Outwardly, we can take steps towards greater amounts of silence in our day. Perhaps we can turn off the TV more often. Is it on in the background making noise and we don’t even realize it? Do we watch too many hours in the day? Turn it off for a while. What about the radio? Is it always on with either talk or music? Do you always have it on in the car? Try switching it off sometimes. Allow this silence, even if it’s not comfortable at first—maybe increase the time each time. We can also practice silence in other ways besides sound. One thing I am guilty of is reading on my iPhone as I’m going to bed. This, like the rest, isn’t necessarily bad but one good practice is to guard silence at night to pray, examine our consciences and be with God mentally as we prepare for sleep at night. Reading and other visual tasks or interruptions are not silence. Take note of your day and how often your senses are put to work. Some of these are unavoidable—like billboards on the highway as you drive, calling your attention. Nevertheless, many of them we are in control of and can begin to limit in order to add a few more minutes of silence in our day so as to allow a little more space for God to speak to us. This exterior practice of silence lends itself to interior silence. Psalm 46:10 says “Be still and know that I am God.” How often do we do this? If we are always ‘plugged in’, always listening to someone else’s voice, we aren’t allowing ourselves to be still in God’s presence.
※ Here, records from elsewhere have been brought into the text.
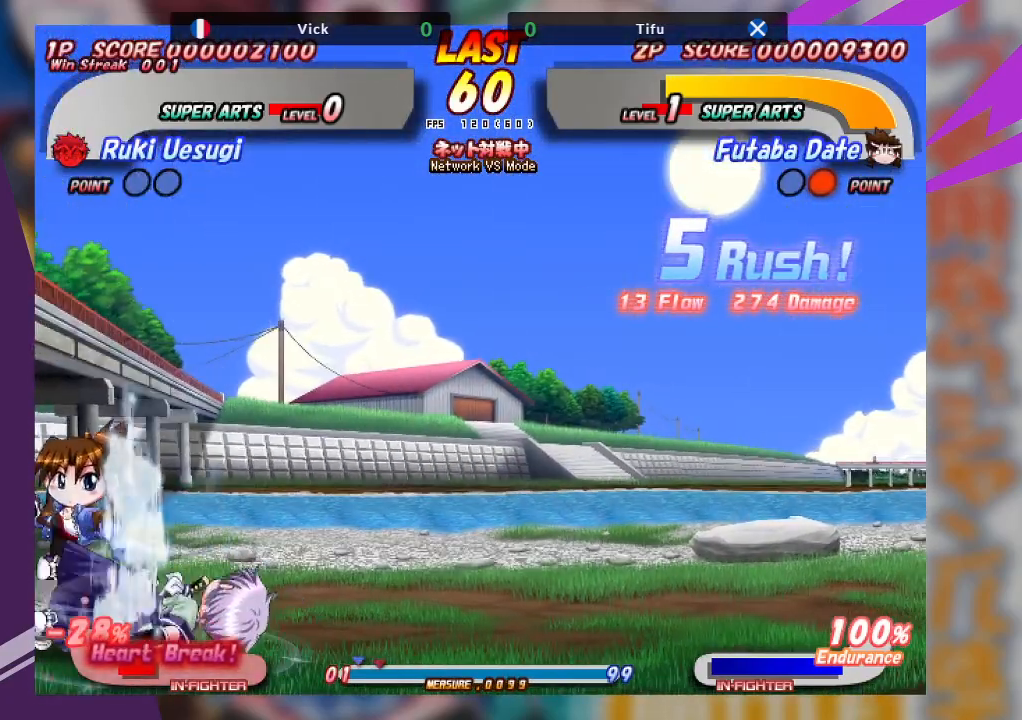
{"buttons": [], "left_stick": "center", "events": []}
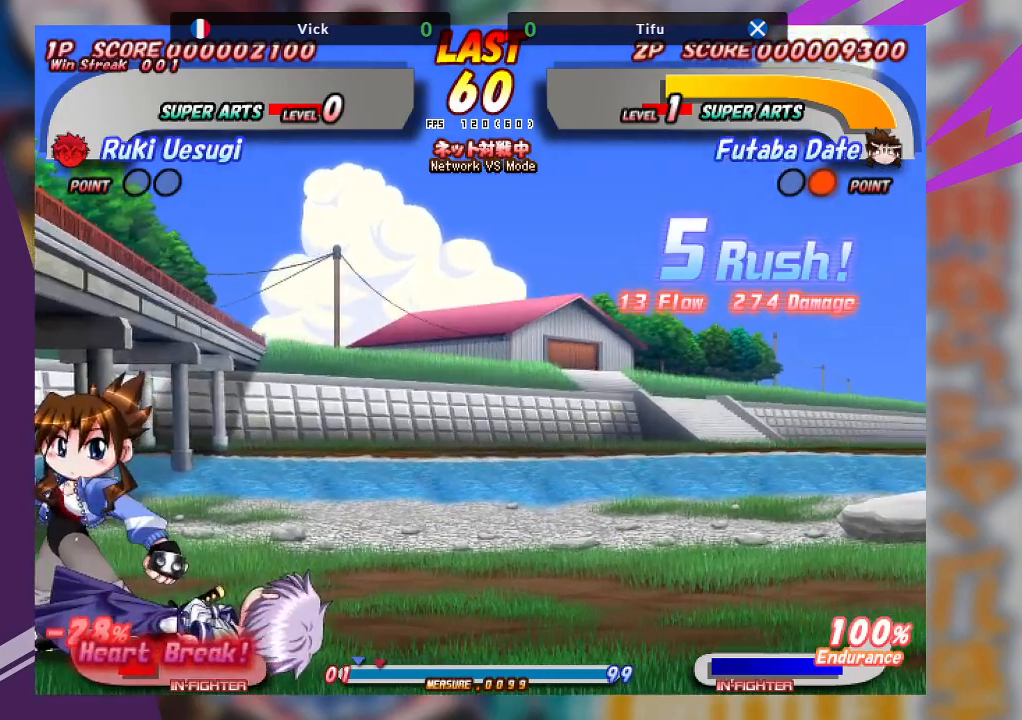
{"buttons": [], "left_stick": "center", "events": [[250, "SQUARE", "down"], [483, "SQUARE", "up"]]}
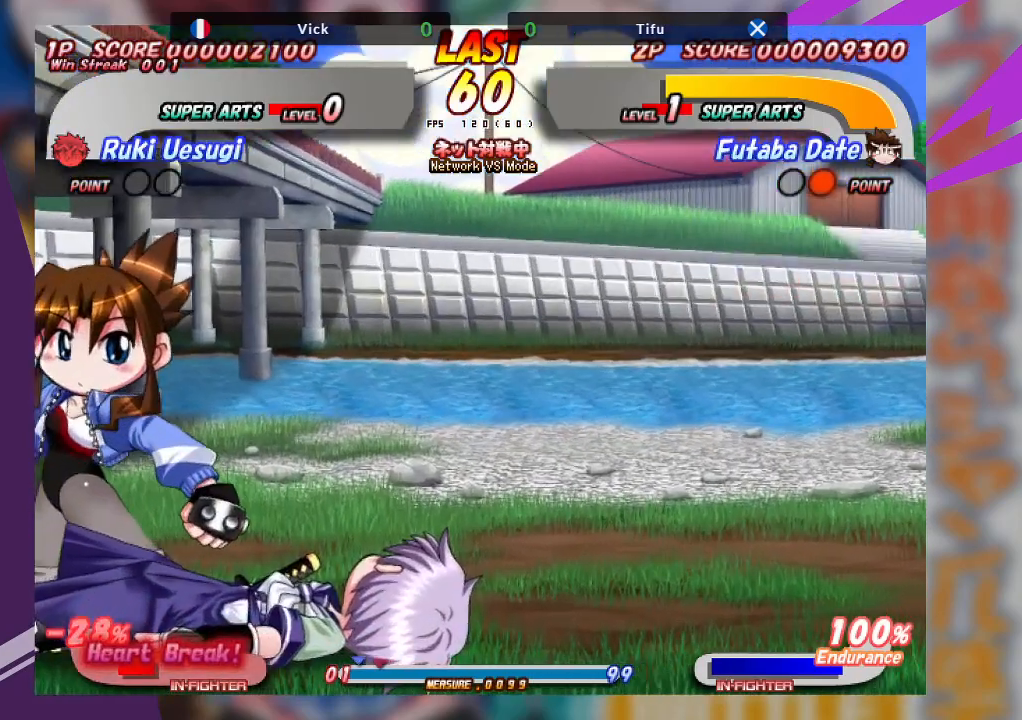
{"buttons": [], "left_stick": "center", "events": []}
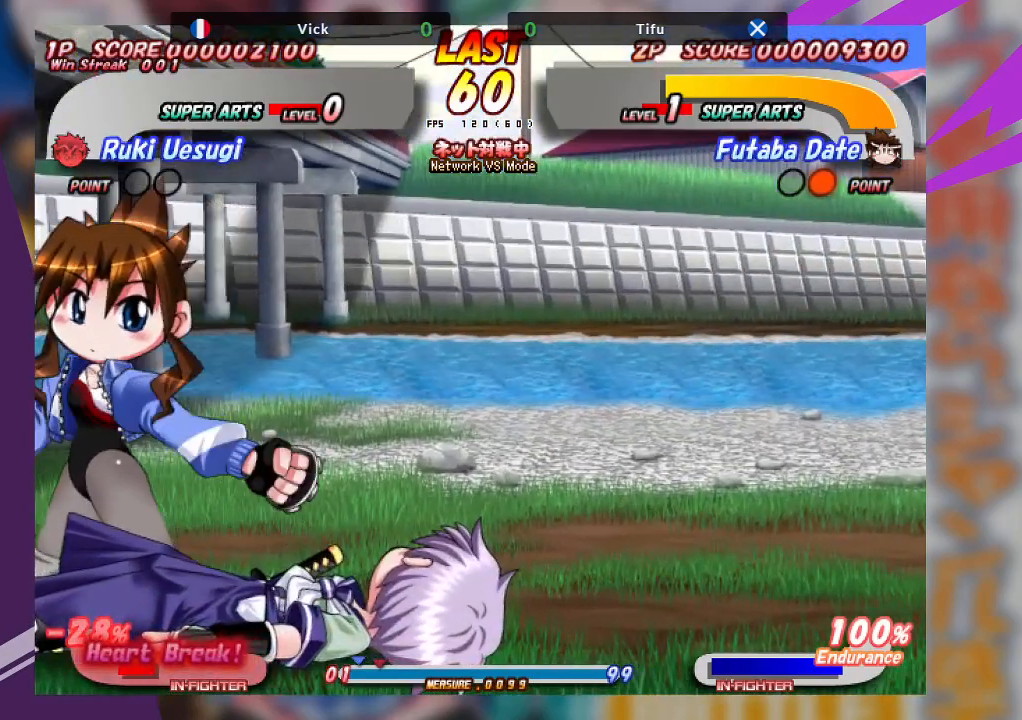
{"buttons": [], "left_stick": "center", "events": [[333, "SQUARE", "down"], [433, "SQUARE", "up"]]}
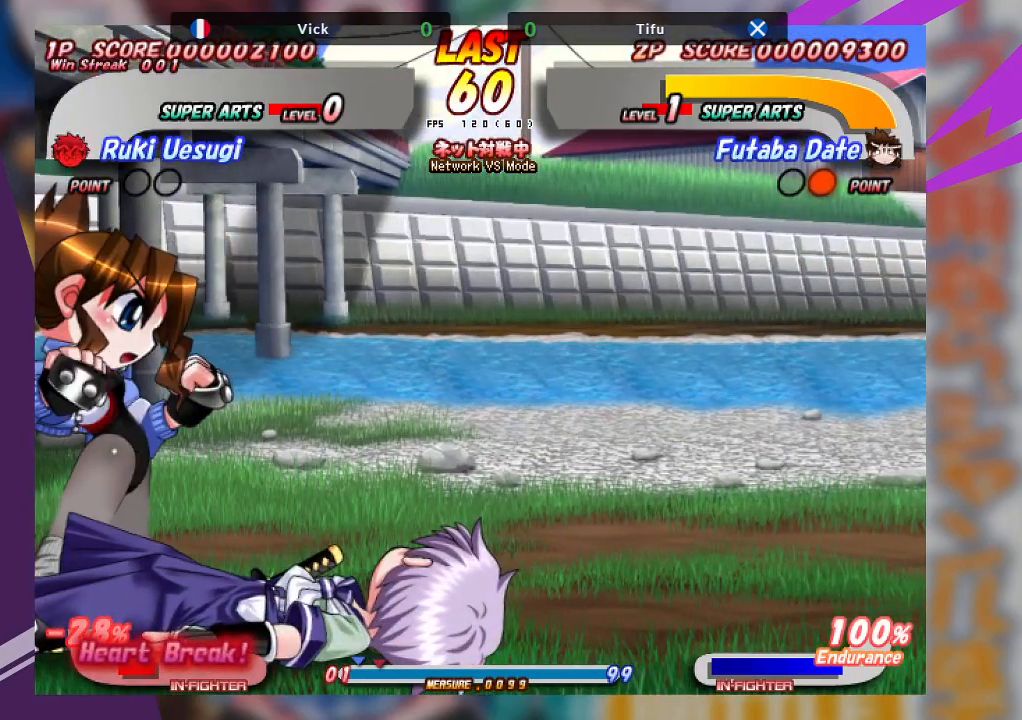
{"buttons": [], "left_stick": "center", "events": [[267, "SQUARE", "down"], [417, "SQUARE", "up"]]}
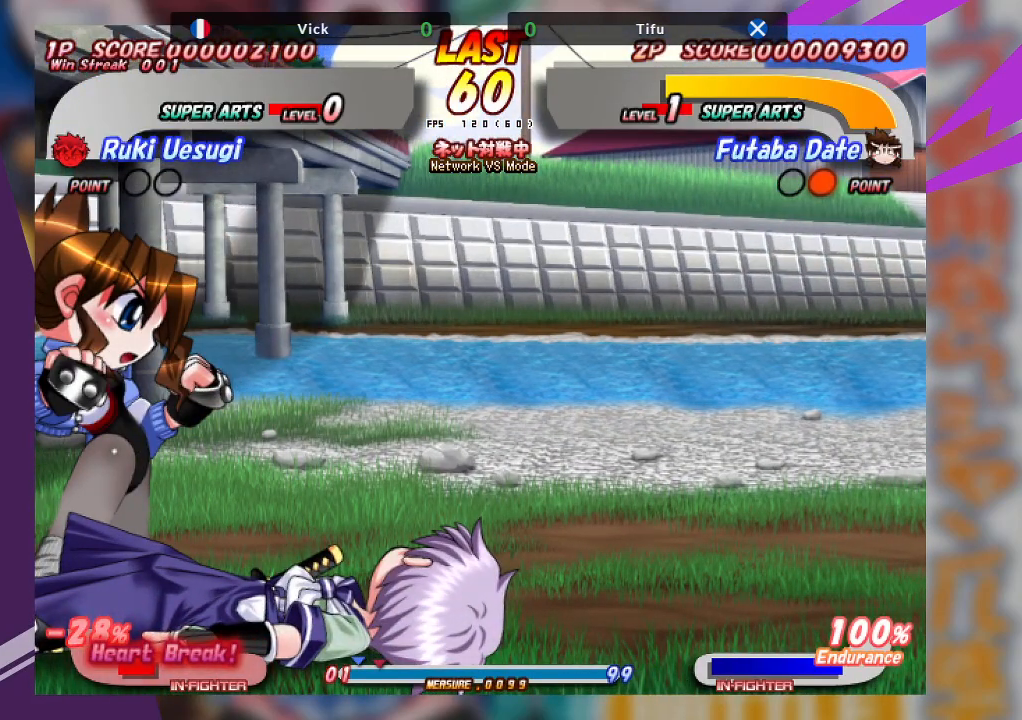
{"buttons": [], "left_stick": "center", "events": []}
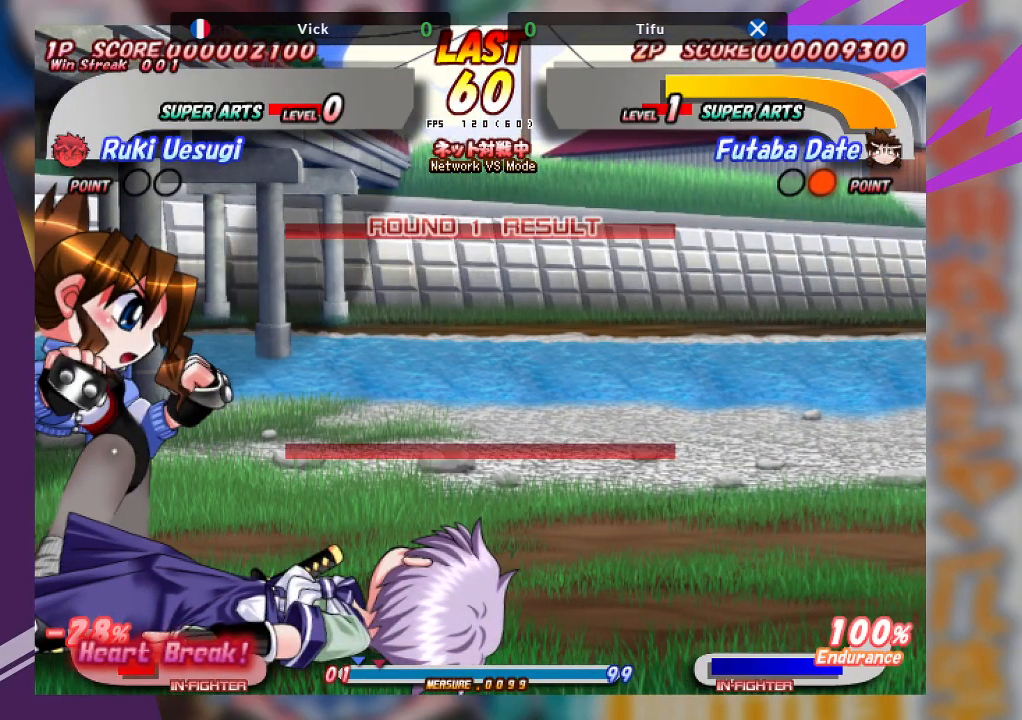
{"buttons": [], "left_stick": "center", "events": [[33, "SQUARE", "down"], [150, "SQUARE", "up"]]}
The practice of silence has another benefit in that it lends itself to the development of virtue. Take, for instance, the four cardinal virtues: prudence, justice, fortitude and temperance. For prudence, “the virtue that disposes practical reason to discern our true good in every circumstance and to choose the right means of achieving it,” silence allows us time to seek God’s counsel in our decisions. Exteriorly, it keeps us from speaking too much. Jesus told us that we will be judged for every idle word. If we pause in silence to see if what we say or do is necessary, we will probably make more prudent choices. Justice, “the moral virtue that consists in the constant and firm will to give their due to God and neighbor”, is another one that would increase through proper use of silence. On one hand, it is necessary to speak up in the face of injustice or when charity demands it. However, some of the greatest faults against justice: gossip, back-biting, calumny, slander can all be avoided by discreet silence. How many verses in the Bible, how many saints have warned us about our tongue destroying our neighbor!
Fortitude “is the moral virtue that ensures firmness in difficulties and constancy in the pursuit of the good”. When we are silent about our neighbors’ faults that affront us, when we suffer attacks and misunderstandings and bear it in silence for Christ, we practice fortitude. The “moral virtue that moderates the attraction of pleasures and provides balance in the use of created goods”, temperance, also relates to silence. St. Francis de Sales said, “…silence…does not refer so much to a literal use of few words, as to not using many useless words.” He goes on to warn about extremes—not being excessively stiff or reserved nor incessantly chattering and babbling on frivolously.
St. Josemaría Escrivá wrote, “Silence is the door-keeper of the interior life.” It helps us pray better and be more in touch with God and what He wants to tell us. It seems that it also can be, when applied correctly, the key to greater virtue in our exterior life.